Judge orders US to stop attempts to deport Columbia undergraduate
- The San Juan Daily Star
- Mar 27
- 3 min read

By Santul Nerkar and Jonah E. Bromwich
A federal judge earlier this week ordered the Trump administration to halt its efforts to arrest and deport a 21-year old Columbia University student who participated in pro-Palestinian demonstrations.
The administration began seeking to arrest the student, Yunseo Chung, this month, according to a lawsuit filed by Chung’s lawyers.
The judge, Naomi Buchwald, said during a hearing in Manhattan federal court Tuesday that “nothing in the record” indicated that Chung posed a danger to the community or a “foreign-policy risk” or had communicated with terrorist organizations.
Chung is a legal permanent resident. She was not a prominent participant in demonstrations on Columbia’s campus; she was arrested along with several other students this month at a protest at Barnard College, the Manhattan university’s sister school.
A high school valedictorian who moved to the United States from South Korea when she was 7, she has not been detained by federal agents, and her lawyers have declined to comment on her whereabouts.
Ramzi Kassem, a lawyer for Chung and co-director of CLEAR, a legal clinic at the City University of New York, said at a news conference after the hearing that his client “remained a resident of the Southern District of New York” and that Immigration and Customs Enforcement had not been able to find her. During the hearing, he said she was “keeping up with her coursework.”
Chung expressed her relief at the judge’s ruling in a statement Tuesday evening. “After the constant dread in the back of my mind over the past few weeks, this decision feels like a million pounds off of my chest. I feel like I could fly,” she said, adding that she was grateful to her legal team, as well as professors, students and staff members at Columbia who she said “have given me strength at every turn.”
The Trump administration has cited a rarely used legal statute to justify its mission to detain and deport Chung. The government argues that her presence in the United States hinders the administration’s foreign policy goal of stopping the spread of antisemitism.
Buchwald’s order said if the government were to try and detain Chung under the basis of a different statute, it must “provide sufficient advance notice” to her and her attorneys.
Secretary of State Marco Rubio had offered the same rationale it is using in the Chung case after the arrest of Mahmoud Khalil, a graduate of a Columbia master’s program who is detained in Louisiana.

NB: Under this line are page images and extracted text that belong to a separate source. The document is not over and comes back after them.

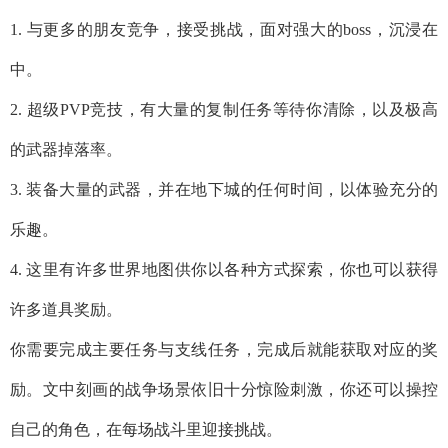
1. 与更多的朋友竞争，接受挑战，面对强大的boss，沉浸在
中。
2. 超级PVP竞技，有大量的复制任务等待你清除，以及极高
的武器掉落率。
3. 装备大量的武器，并在地下城的任何时间，以体验充分的
乐趣。
4. 这里有许多世界地图供你以各种方式探索，你也可以获得
许多道具奖励。
你需要完成主要任务与支线任务，完成后就能获取对应的奖
励。文中刻画的战争场景依旧十分惊险刺激，你还可以操控
自己的角色，在每场战斗里迎接挑战。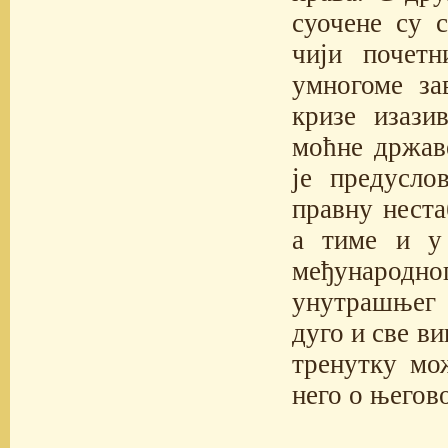
суочене су 
чији почетн
умногоме за
кризе изази
моћне државе
је предусло
правну неста
а тиме и у 
међународн
унутрашњег 
дуго и све ви
тренутку мо
него о његово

Khalil was arrested before his lawyers were able to petition a judge in his defense. Chung, by contrast, sued while she was still free, and Buchwald moved swiftly Tuesday without explicitly mentioning the Khalil case.
“No trips to Louisiana here,” Buchwald said, and barred transferring Chung away from the Southern District of New York.
Kassem said that the court had done the “just and fair thing,” and that the government was trying to silence pro-Palestinian activism.
“She’s a college junior doing what generations of college students before have done, which is speak up and protest,” Kassem said.
The Department of Homeland Security said in a statement Monday that Chung’s conduct had been “concerning” and mentioned her arrest by the New York Police Department at what it called a “pro-Hamas protest at Barnard College.” She was issued a desk appearance ticket on a misdemeanor charge of obstructing governmental administration and released.
The statement said that ICE would “investigate individuals engaged in activities in support of Hamas, a foreign terrorist organization.” They did not immediately respond to a request to provide evidence that Chung had supported Hamas, and press representatives for the department did not immediately respond to a request for comment on Buchwald’s decision.
ICE officials tried hard to arrest Chung, according to her lawsuit. Federal agents visited her parents’ home, texted Chung directly and, after federal prosecutors became involved, searched two residences on the Columbia campus.
The search warrants, which were included in court filings, cited a criminal law that targets those who shelter noncitizens present in the United States illegally.